A Recently Rediscovered Revolutionary War Diary Offers New Perspective on a Key Battle for Freedom

MONTPELIER, Vt. — The rediscovery of a Revolutionary War diary belonging to one of the American commanders of the Battle of Valcour Island is offering historians a fresh first-person view of the fight that historians credit with helping the fledgling United States of America survive.

The diary of Col. Edward Wigglesworth, the third in command of the American fleet during the Lake Champlain battle that began 242 years ago Thursday, was thought lost, but it was rediscovered earlier this year by an amateur historian.

Excerpts from the diary had been published decades ago, but students of the battle wanted the original.

“It’s a voice from Valcour Island,” said Art Cohn, of the Lake Champlain Maritime Museum, who has studied the battle for decades. “It is somebody literally speaking to us from the event that we hold so highly as a component of the American story.”

In 1997, an American gunboat was discovered upright and in pristine condition in deep Lake Champlain waters. Using diary excerpts published after the book’s discovery in the 1930s that he read in the 1990s, Cohn presumed the boat was the Spitfire. A mis-transcribed name of the boat’s commander in the earlier version kept the issue unsettled.

“It confirmed that everything that Art did was correct,” said Charles Pippenger, a semi-retired neurologist and amateur historian from South Burlington who discovered the diary in March. “They already knew it was the Spitfire, but they spent several years trying to figure this out.
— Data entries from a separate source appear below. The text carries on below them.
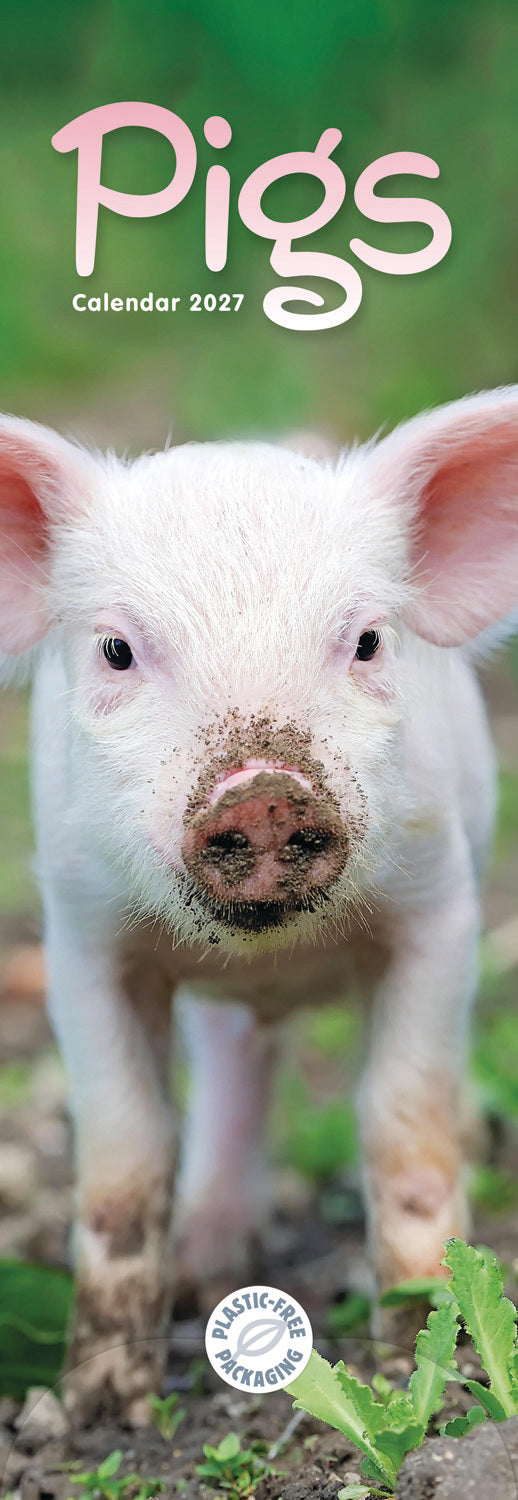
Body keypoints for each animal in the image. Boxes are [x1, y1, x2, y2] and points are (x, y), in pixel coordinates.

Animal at [1, 389, 518, 1423]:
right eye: (116, 649)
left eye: (367, 640)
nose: (266, 794)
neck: (275, 953)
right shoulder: (82, 932)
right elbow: (124, 1154)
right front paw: (102, 1402)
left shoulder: (440, 906)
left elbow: (401, 1125)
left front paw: (421, 1355)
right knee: (233, 1068)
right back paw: (207, 1271)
If they had had the diary they would have known immediately.”

Now, Cohn has written a plan to raise the Spitfire, preserve it and build a museum where it would be displayed.
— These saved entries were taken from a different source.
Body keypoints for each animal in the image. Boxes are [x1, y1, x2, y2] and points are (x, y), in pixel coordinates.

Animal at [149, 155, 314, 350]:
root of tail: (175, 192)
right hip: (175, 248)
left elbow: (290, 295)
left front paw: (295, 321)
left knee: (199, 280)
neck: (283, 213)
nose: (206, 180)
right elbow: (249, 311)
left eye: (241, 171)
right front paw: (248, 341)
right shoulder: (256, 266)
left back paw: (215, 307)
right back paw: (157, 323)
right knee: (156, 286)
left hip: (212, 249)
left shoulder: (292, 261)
The Battle of Valcour Island pitted a small American fleet led by Gen. Benedict Arnold — before he turned traitor — assembled in 1776 at Skenesborough — now Whitehall, New York — to counter a larger British fleet being built in Quebec. The British intended to sail south as part of a broader campaign to split New England from the rest of the country and end the rebellion.
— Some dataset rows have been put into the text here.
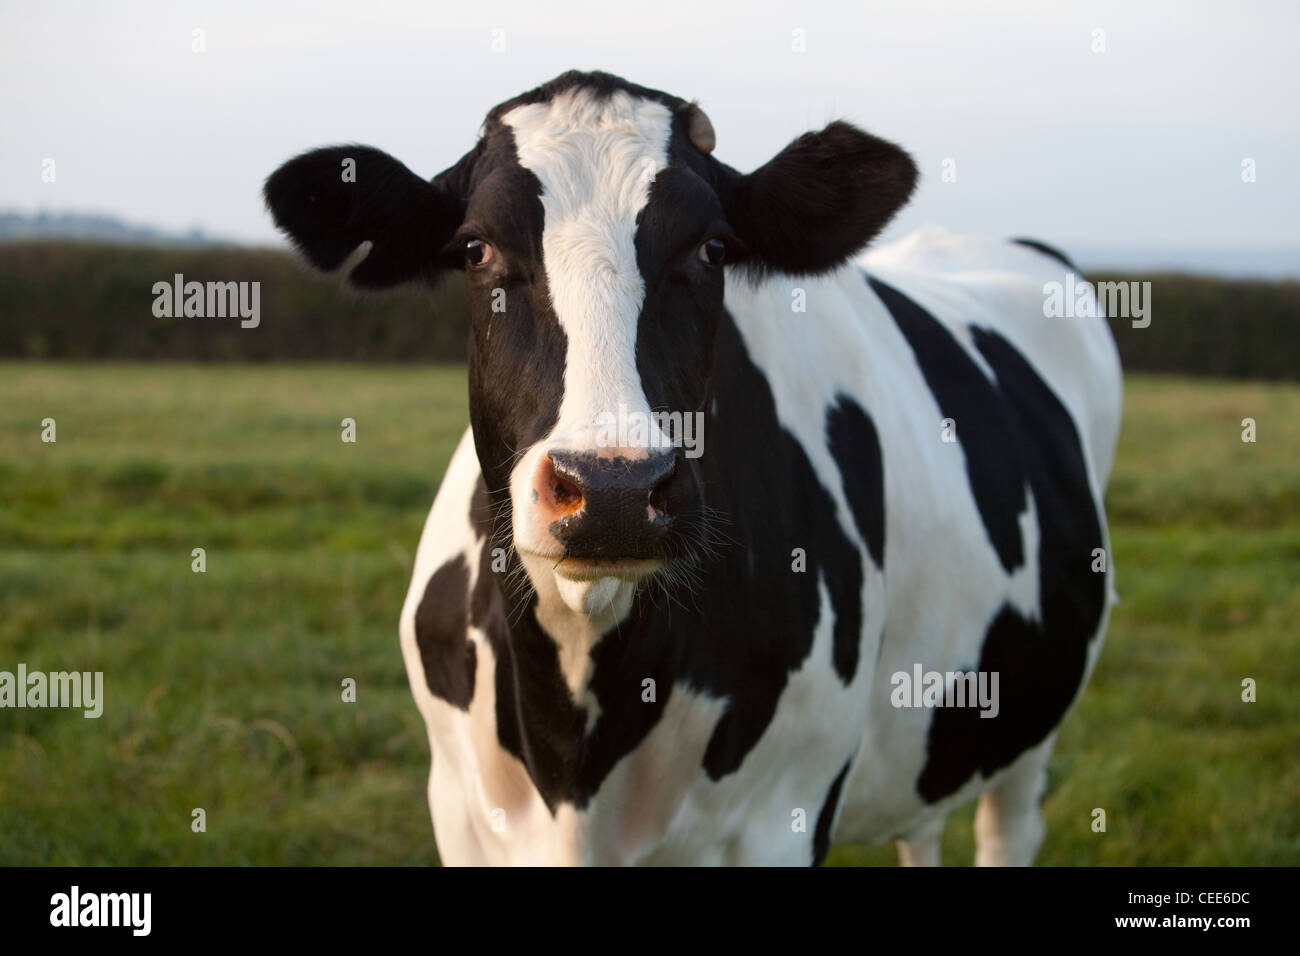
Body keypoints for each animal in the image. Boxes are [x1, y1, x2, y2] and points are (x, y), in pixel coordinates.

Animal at [266, 69, 1128, 868]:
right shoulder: (462, 813)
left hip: (1030, 726)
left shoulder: (783, 819)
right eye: (476, 248)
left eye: (712, 247)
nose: (612, 489)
Wigglesworth, an experienced mariner from Massachusetts, was placed in command of a battalion dispatched to Fort Ticonderoga, the American bastion on Lake Champlain.

The British were clear winners after a day of heavy fighting near Valcour Island, just south of Plattsburgh, New York. But it was Wigglesworth who in the dark of night led the surviving American vessels through the British lines and retreated south, preserving the American naval forces on the lake.

Even though the British won the battle, it delayed for a year the British advance south. The extra year gave the Americans time to assemble the forces that were used to win the 1777 Battle of Saratoga, which led to French recognition of the United States.

The first historical reference to the diary is found in the mid-1800s, but after that, it disappeared until 1932 when it was bought by a Vermont man. After his death, it was given to the Bennington Museum. It was not cataloged by the museum staff until 2009 and posted online late last year.

Pippenger found the online listing in March and photographed the entire 34-page document. An article he wrote about the discovery, which includes a number of historical corrections, is set to be published this week by the Journal of the American Revolution.

He says the original version is always better than the snippets frequently used in histories.

“What makes it really significant is you are back to the original thing, the total story,” Pippenger said.